▶ [EXERCISE AIM]:
Give every line of text from the records below as a Markdown table with the columns "Row" and "Line", skipping blank lines and leaving out the pictures.

Saved data entries:
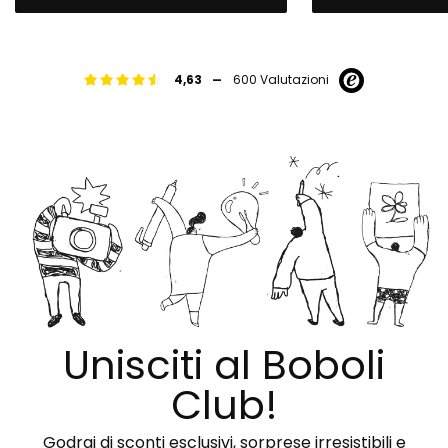
-
4,63
600 Valutazioni
Unisciti al Boboli
Club!
Godrai di sconti esclusivi, sorprese irresistibili e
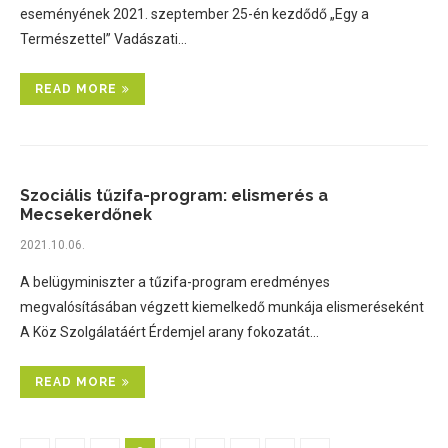
eseményének 2021. szeptember 25-én kezdődő „Egy a
Természettel” Vadászati…
READ MORE
Szociális tűzifa-program: elismerés a
Mecsekerdőnek
2021.10.06.
A belügyminiszter a tűzifa-program eredményes
megvalósításában végzett kiemelkedő munkája elismeréseként
A Köz Szolgálatáért Érdemjel arany fokozatát…
READ MORE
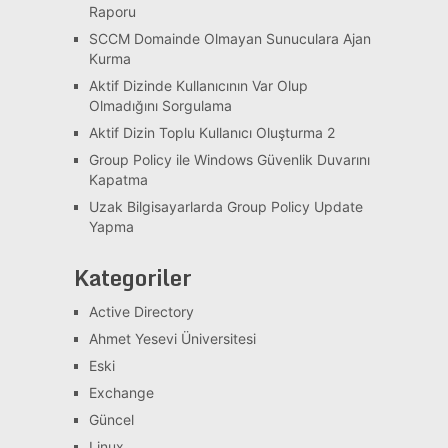
Raporu
SCCM Domainde Olmayan Sunuculara Ajan
Kurma
Aktif Dizinde Kullanıcının Var Olup
Olmadığını Sorgulama
Aktif Dizin Toplu Kullanıcı Oluşturma 2
Group Policy ile Windows Güvenlik Duvarını
Kapatma
Uzak Bilgisayarlarda Group Policy Update
Yapma
Kategoriler
Active Directory
Ahmet Yesevi Üniversitesi
Eski
Exchange
Güncel
Linux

▶ [TASK OUTPUT]:
| Row | Line |
|---|---|
| 1 | - |
| 2 | 4,63 |
| 3 | 600 Valutazioni |
| 4 | Unisciti al Boboli |
| 5 | Club! |
| 6 | Godrai di sconti esclusivi, sorprese irresistibili e |
| 7 | eseményének 2021. szeptember 25-én kezdődő „Egy a |
| 8 | Természettel” Vadászati… |
| 9 | READ MORE |
| 10 | Szociális tűzifa-program: elismerés a |
| 11 | Mecsekerdőnek |
| 12 | 2021.10.06. |
| 13 | A belügyminiszter a tűzifa-program eredményes |
| 14 | megvalósításában végzett kiemelkedő munkája elismeréseként |
| 15 | A Köz Szolgálatáért Érdemjel arany fokozatát… |
| 16 | READ MORE |
| 17 | Raporu |
| 18 | SCCM Domainde Olmayan Sunuculara Ajan |
| 19 | Kurma |
| 20 | Aktif Dizinde Kullanıcının Var Olup |
| 21 | Olmadığını Sorgulama |
| 22 | Aktif Dizin Toplu Kullanıcı Oluşturma 2 |
| 23 | Group Policy ile Windows Güvenlik Duvarını |
| 24 | Kapatma |
| 25 | Uzak Bilgisayarlarda Group Policy Update |
| 26 | Yapma |
| 27 | Kategoriler |
| 28 | Active Directory |
| 29 | Ahmet Yesevi Üniversitesi |
| 30 | Eski |
| 31 | Exchange |
| 32 | Güncel |
| 33 | Linux |